Concerns were also raised that the most vulnerable could be affected by the transfer of cases from smaller courts to larger, more modern facilities.

However, focus should shift from having a court in every town to having sustainable facilities fit for the 21st century, the Minister said.

"Access to justice does not mean having a court at the bottom of the street," he added. "It means having a courthouse which has suitable facilities for the kind of arrangements we now need including facilities for witnesses, for vulnerable victims, segregation from defendants. All of those issues are more easily provided in the more modern facilities."

Last week it emerged that more than £4.5 million was spent on the eight courts from April 2010, when justice powers were devolved to Stormont, to the end of last year.

DUP MLA David McIlveen alleged that the DoJ had been "fiscally irresponsible" for spending £1.7 million upgrading Ballymena courthouse.

However, Mr Ford batted away the criticism.

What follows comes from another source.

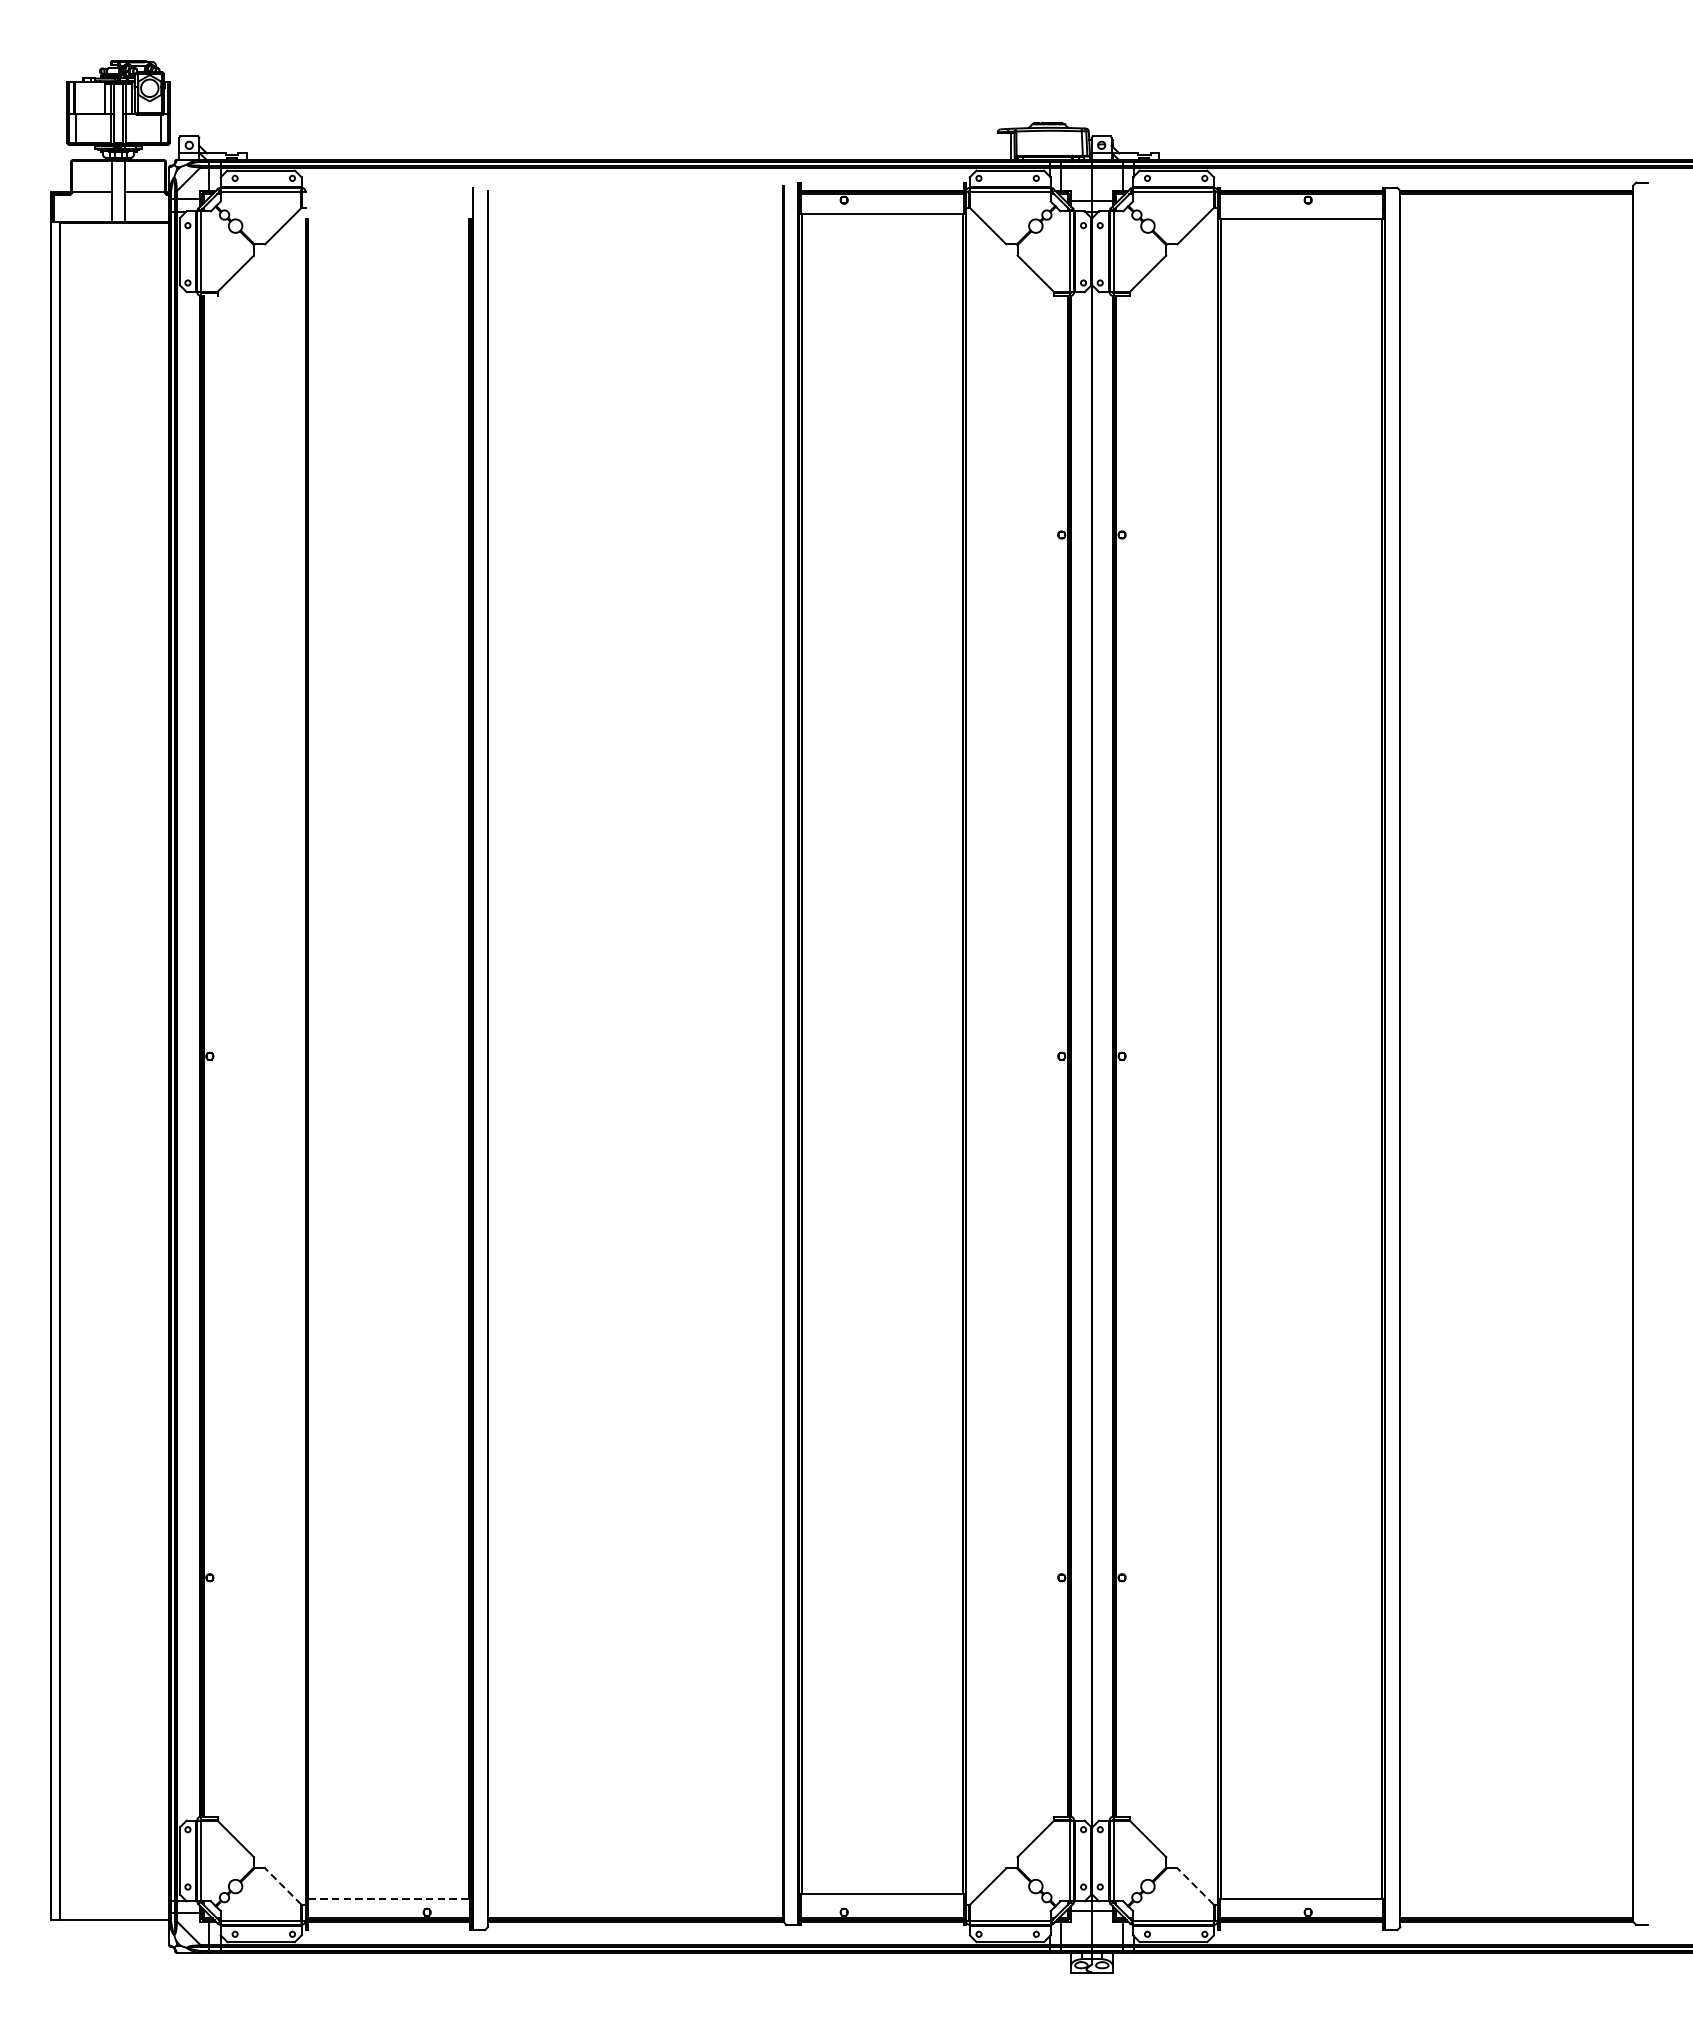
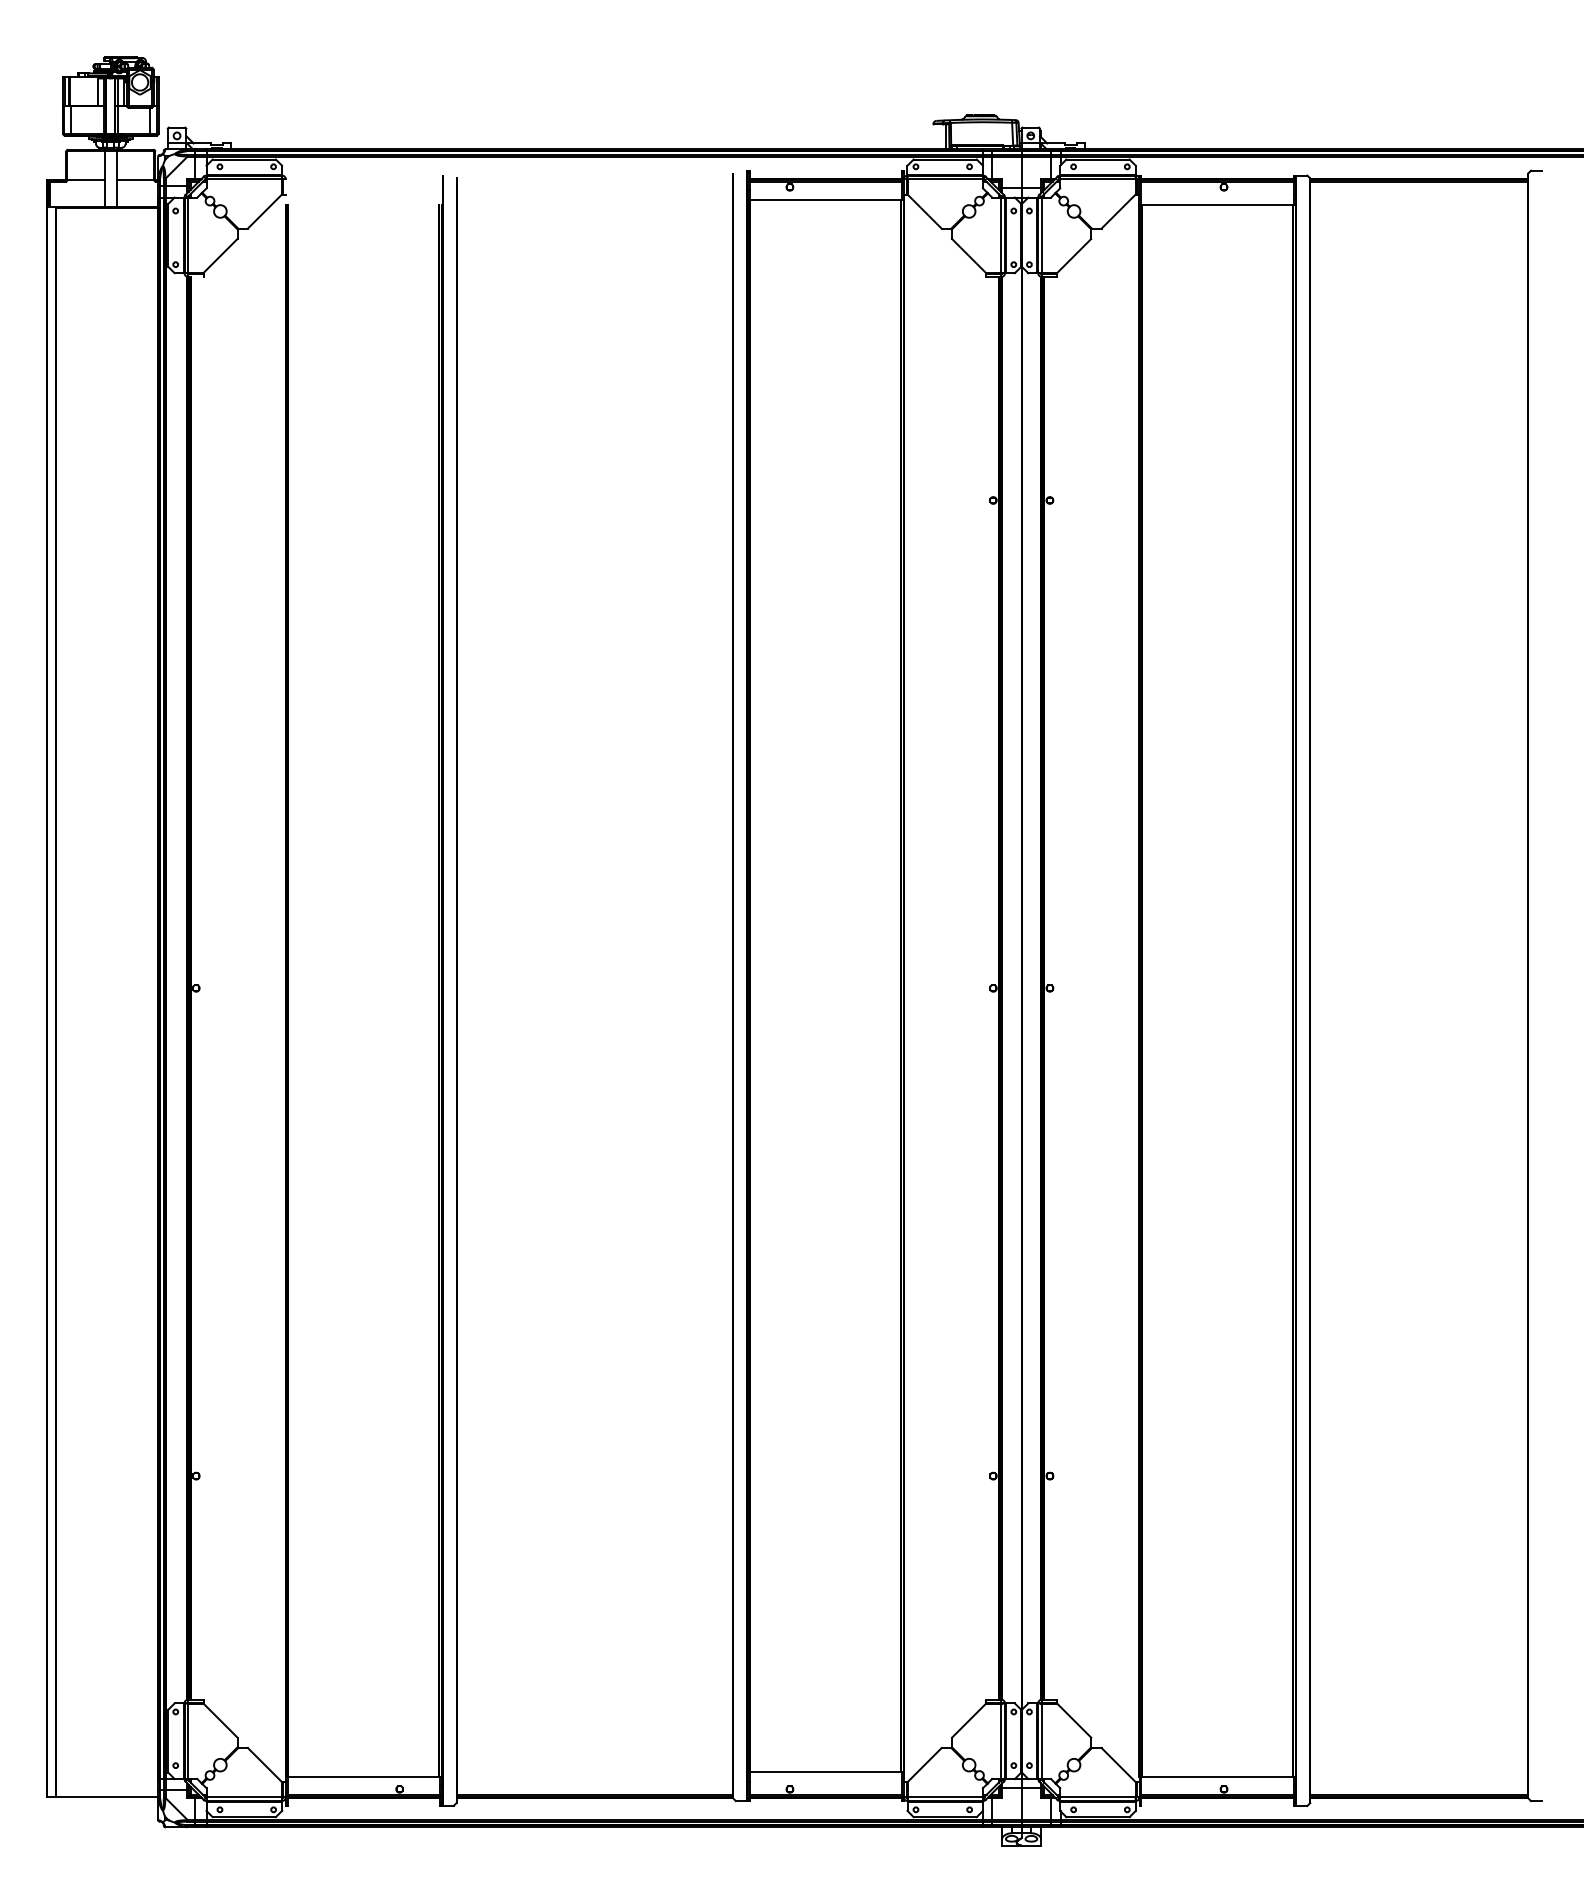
line: (282, 1885) -> (264, 1764), dashed -> solid
line: (1195, 1885) -> (1118, 1764), dashed -> solid
line: (389, 1898) -> (364, 1776), dashed -> solid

He said: "There was a significant amount of money spent a few years ago to comply with disability discrimination act and to ensure that there was a roof which didn't leak. Given the fact that Ballymena (courthouse) is a listed building, the DoJ has obligations to maintain the listed building and that was carried through.

"But, that doesn't mean that we can continue to use old inefficient courthouses which are half empty when there are alternative facilities available in more modern buildings."